The DEO of biochemistry at the University of Iowa was among a group of scientists who identified a class of drugs targeting cell metabolism that could lead to a new treatment for a prominent childhood cancer.


Alyson Kuennen

Dr. Charles Brenner, the DEO of biochemistry at the University of Iowa, poses for a portrait in his lab at the Bowen Science Building on Friday, August 30, 2019. Brenner is researching a class of drugs targeting cell metabolism that could lead to a new treatment for Diffuse Intrinsic Pontine Glioma, a rare and incurable childhood cancer.

Elisabeth Oster, News Reporter

After decades devoid of progress, University of Iowa professor and DEO of biochemistry Charles Brenner and a team of international researchers aim to provide a possible treatment for a deadly pediatric brain cancer. 

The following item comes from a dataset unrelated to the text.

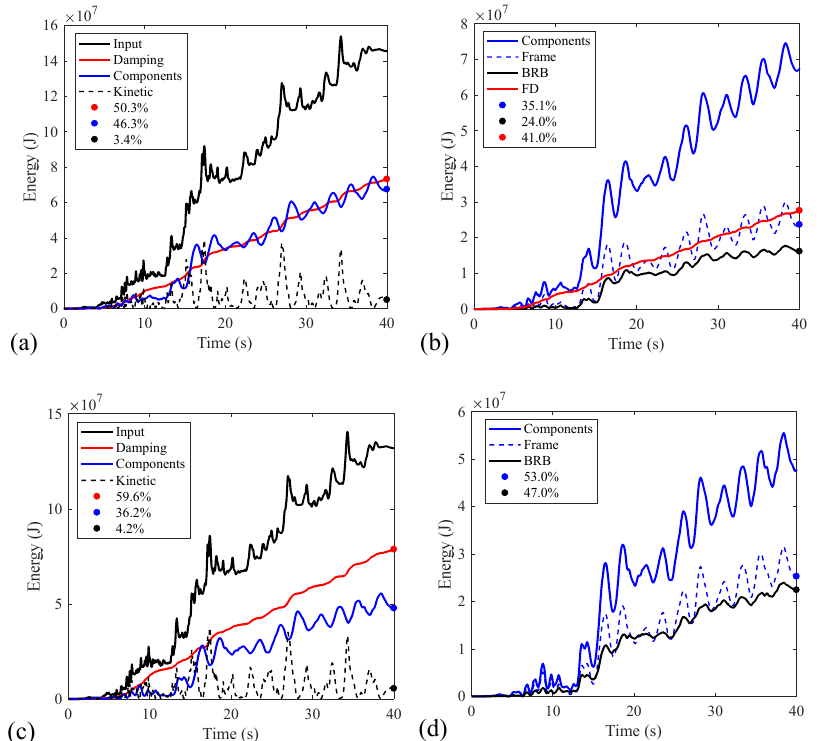
Figure 18. Seismic‑energy analysis (Imperial Valley‑06 case, PGA = 620 cm/s 2 ): ( a ) energy composi‑ Figure 18. Seismic ‐ energy analysis (Imperial Valley ‐ 06 case, PGA = 620 cm/s 2 ): ( a ) energy composi ‐ tion time‑histories (FBRB‑BF); ( b ) energy dissipated by the components (FBRB‑BF); ( c ) energy com‑ tion time ‐ histories (FBRB ‐ BF); ( b ) energy dissipated by the components (FBRB ‐ BF); ( c ) energy com ‐ position time‑histories (BRB‑BF); and ( d ) energy dissipated by the components (BRB‑BF). position time ‐ histories (BRB ‐ BF); and ( d ) energy dissipated by the components (BRB ‐ BF).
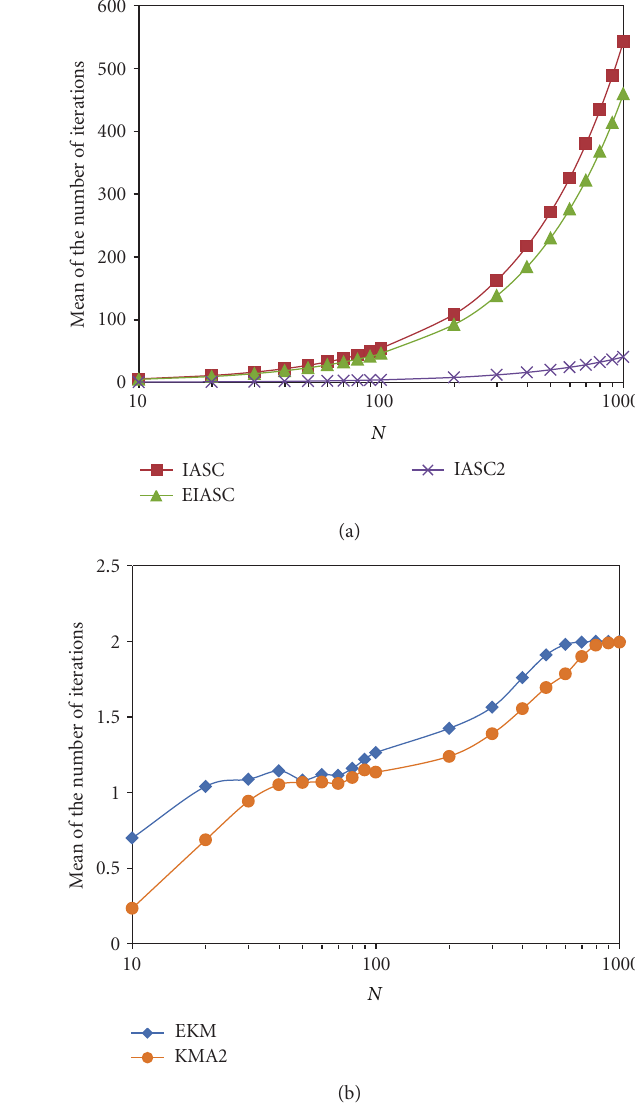
Figure 7: Uniform random FOU, iterations, (a) IASC-type algo- rithms and (b) KM-type algorithms.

In their initial report, the researchers focused on diffuse intrinsic pontine gliomas, or DIPG, an inoperable brainstem tumor found in children. The team concluded that a specific class of drugs have the potential to kill mutant tumor cells. 

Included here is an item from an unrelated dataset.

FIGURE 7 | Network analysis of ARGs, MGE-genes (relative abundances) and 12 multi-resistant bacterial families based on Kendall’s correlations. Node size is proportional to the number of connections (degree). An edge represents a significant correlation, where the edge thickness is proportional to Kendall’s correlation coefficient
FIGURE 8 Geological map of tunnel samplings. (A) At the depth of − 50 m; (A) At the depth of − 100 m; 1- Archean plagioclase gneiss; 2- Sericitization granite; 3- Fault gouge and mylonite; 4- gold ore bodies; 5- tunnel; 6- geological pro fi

“The location of this tumor is ghastly,” Brenner said. “It frightens surgeons as much as it frightens parents, because you can’t safely get to it.” 

According to the DIPG Resource Network, the median age of such patients is 6 to 7 years old with a median survival rate of less than a year. Progress on treatment has remained stagnant since the cancer’s discovery, senior author on the report and Translational Genomics Research Institute Deputy Director Michael Berens said.

Yale Cancer Center Associate Professor of Therapeutic Radiology Ranjit Bindra first discovered the mutation’s vulnerability to a metabolic inhibitor known as NAD a year into the study. Brenner was then contacted because of his discoveries involving NAD in the past, Bindra said. 

“NAD is the central catalyst for metabolism,” Brenner said. “Metabolism is not only our ability to convert what we eat into energy, it’s our ability to convert everything we eat into literally everything we are.” 

He added the NAD inhibitor is toxic to every cell, but particularly cells containing tumor mutations. 

“We can use a tiny amount of a drug that inhibits NAD to eliminate those tumor cells at a level that normal cells can live with,” Brenner said.

He said researchers utilized a “therapeutic window” so that using a specific concentration is effective in eliminating the problem without becoming dangerous.

“The drugs that we’ve identified for these brain tumors are already being used in the clinic and have been tested in hundreds of patients,” Bindra added. “The drugs were shelved because they were too toxic or there was no clear indication to use them.”

Bindra said the team now has a biomarker to bring these drugs back into the mainstay of cancer treatment. Berens contributed greatly with his access to a library of pediatric brain tumor models with the specific mutation, Bindra said.

“[Translational Genomics Research Institute]’s involvement was primarily around the genomics and the patient-derived tumor models that we had available, to validate in human samples … that the mutation does cause vulnerability to treatment,” Berens said.

Bindra said the project became international once the team realized they needed additional pediatric brain tumor models that are rare in the scientific community, leading them to reach out to labs in the UK and Spain. 

“Our work in this paper also demonstrates that other tumors would also be sensitive to this class of drugs,” said Bindra. “These mutations are also present in subsets of almost all cancers to varying degrees.”

Along with additional research, Brenner said the team is working on developing conditions for a clinical trial of the drugs with a small number of children to test response.

“My mom taught me that life is not always fair—this is an example where an innocent child is receiving a death sentence in his or her’s first decade,” Brenner said. “We want to be able to do something for these children.”